Robert in his vestments. The couple stressed that their faith is at the centre of everything they do and that they are both devoted to god
Lisa, in habit, admitted she draws on her faith to feel grounded in the modern world, after getting used to the silence of monastic life
However, in spite of the connection they felt, they still struggled with life outside the priory.
Lisa admitted the couple felt particularly low during the first Christmas they spent away from monastic life in 2015.
She added the couple felt like Shakespearean star-crossed lovers and thought about ending it because the start of their relationship outside of the order was so hard to bear.
She recounted a moment where the pair both cried at the job centre when they were asked if they had any transferable skills.
They had another emotional moment when Robert bought and translated a book written in Polish about nuns who left their order.

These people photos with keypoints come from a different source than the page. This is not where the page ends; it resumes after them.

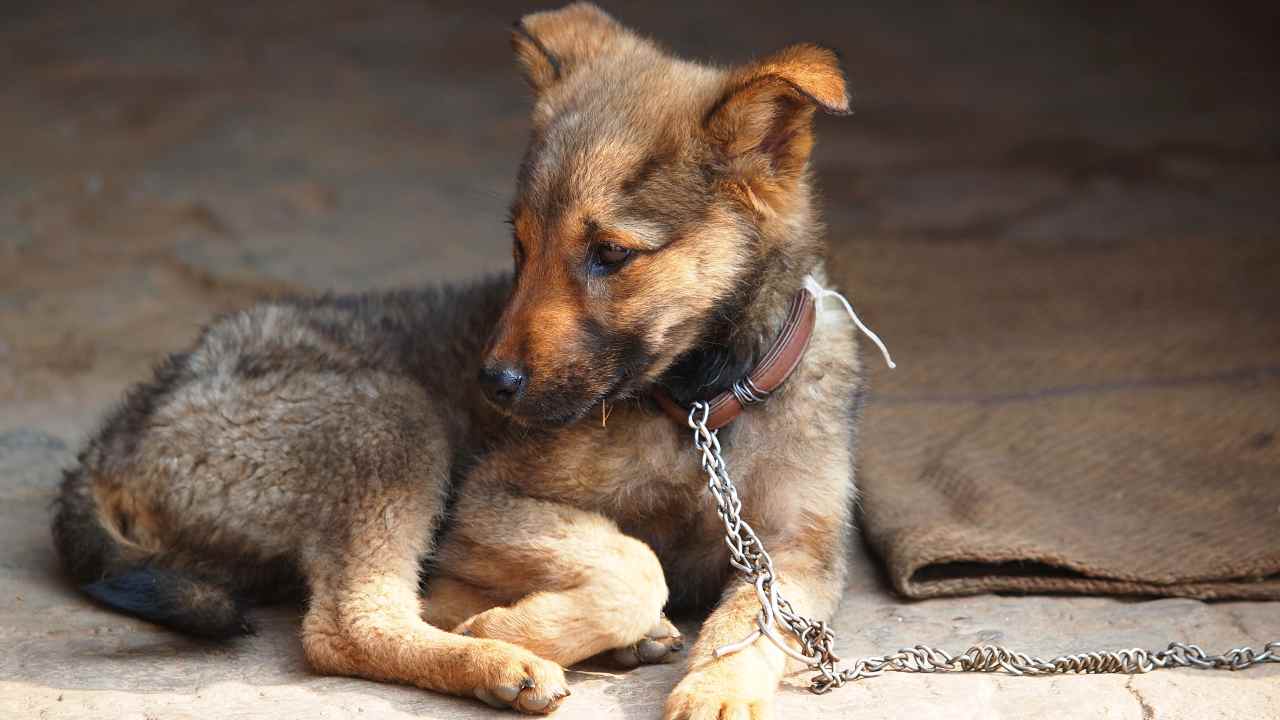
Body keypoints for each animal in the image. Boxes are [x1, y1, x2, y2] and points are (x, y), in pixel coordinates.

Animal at [55, 2, 865, 712]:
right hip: (389, 421)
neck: (701, 403)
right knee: (349, 624)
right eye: (521, 245)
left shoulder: (798, 550)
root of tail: (119, 430)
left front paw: (716, 692)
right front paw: (518, 629)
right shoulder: (491, 496)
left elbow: (751, 625)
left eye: (610, 254)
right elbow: (635, 563)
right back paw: (501, 658)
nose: (493, 384)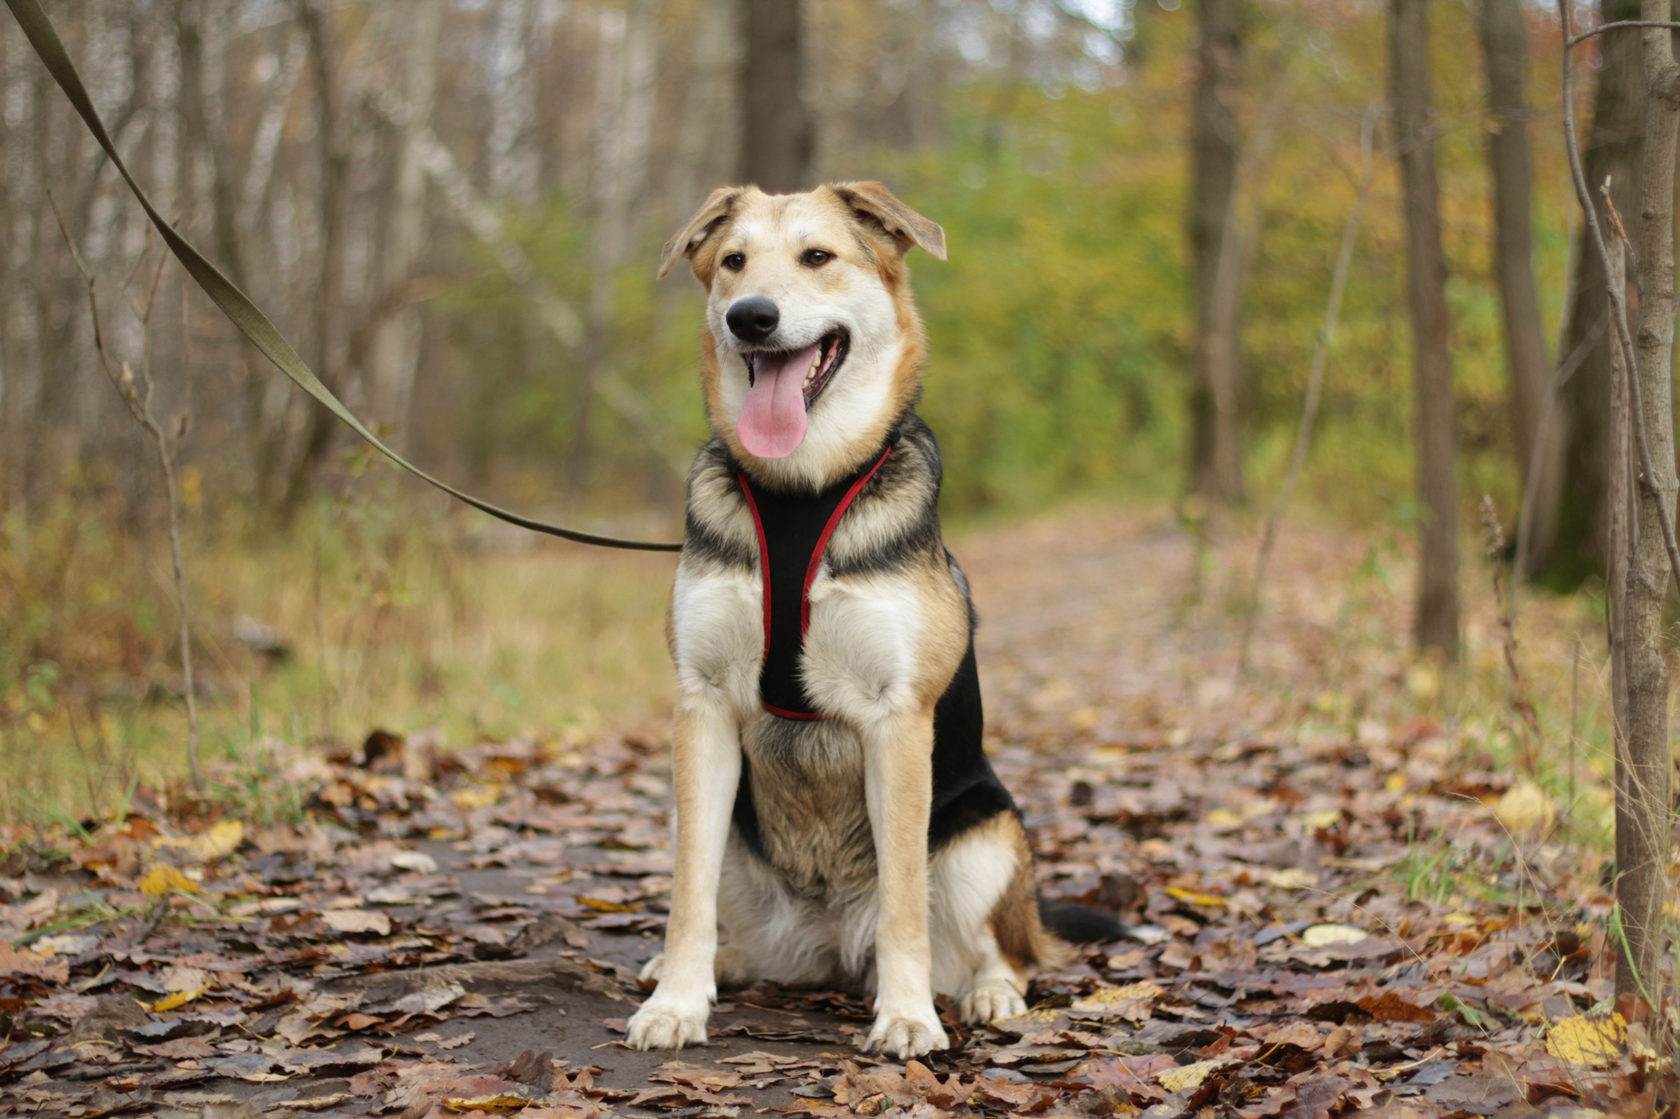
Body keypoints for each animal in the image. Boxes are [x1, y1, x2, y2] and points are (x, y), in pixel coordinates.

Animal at [624, 180, 1122, 1055]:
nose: (749, 316)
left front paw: (908, 1015)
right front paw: (676, 1001)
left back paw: (988, 992)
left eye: (818, 256)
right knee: (741, 929)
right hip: (739, 847)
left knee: (1013, 950)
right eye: (733, 261)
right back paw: (716, 966)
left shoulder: (898, 721)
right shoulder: (703, 706)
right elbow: (687, 895)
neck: (802, 487)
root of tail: (832, 947)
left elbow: (902, 902)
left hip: (986, 836)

The couple stopped on the side of the M62 to cry together as they read the stories that they found were so relatable to their own situation.
However, they managed to find balance in their new lives by reconnecting with their faith outside of the priory.
‘All through your religious life, you’re told your heart is supposed to be undivided and given to God. Suddenly I felt like my heart was expanding to hold Robert, but I realised it also held everything else that I had. And I didn’t feel any different about God, and that was reassuring to me,’ Lisa said.
Robert was told he could no longer be a member of the Carmelite order, but soon joined the Church of England and is now a vicar in the village of Hutton Rudby in North Yorkshire, where the couple live.
Lisa worked in a funeral home before becoming a hospital chaplain and admitted she is now getting used to trying on different clothes and different hairstyles after spending 24 years in the religious habit.
She admitted that if it weren’t for Robert, she would return to her convent life in a heartbeat, because she got used to the silence of monastic life and struggles to keep herself grounded in the modern world.
The former nun said she looks at her life with Robert as two Carmelites living together and devoting their lives to God.
She added that Christ is at the centre of her and Robert’s marriage and at the centre of everything the couple does.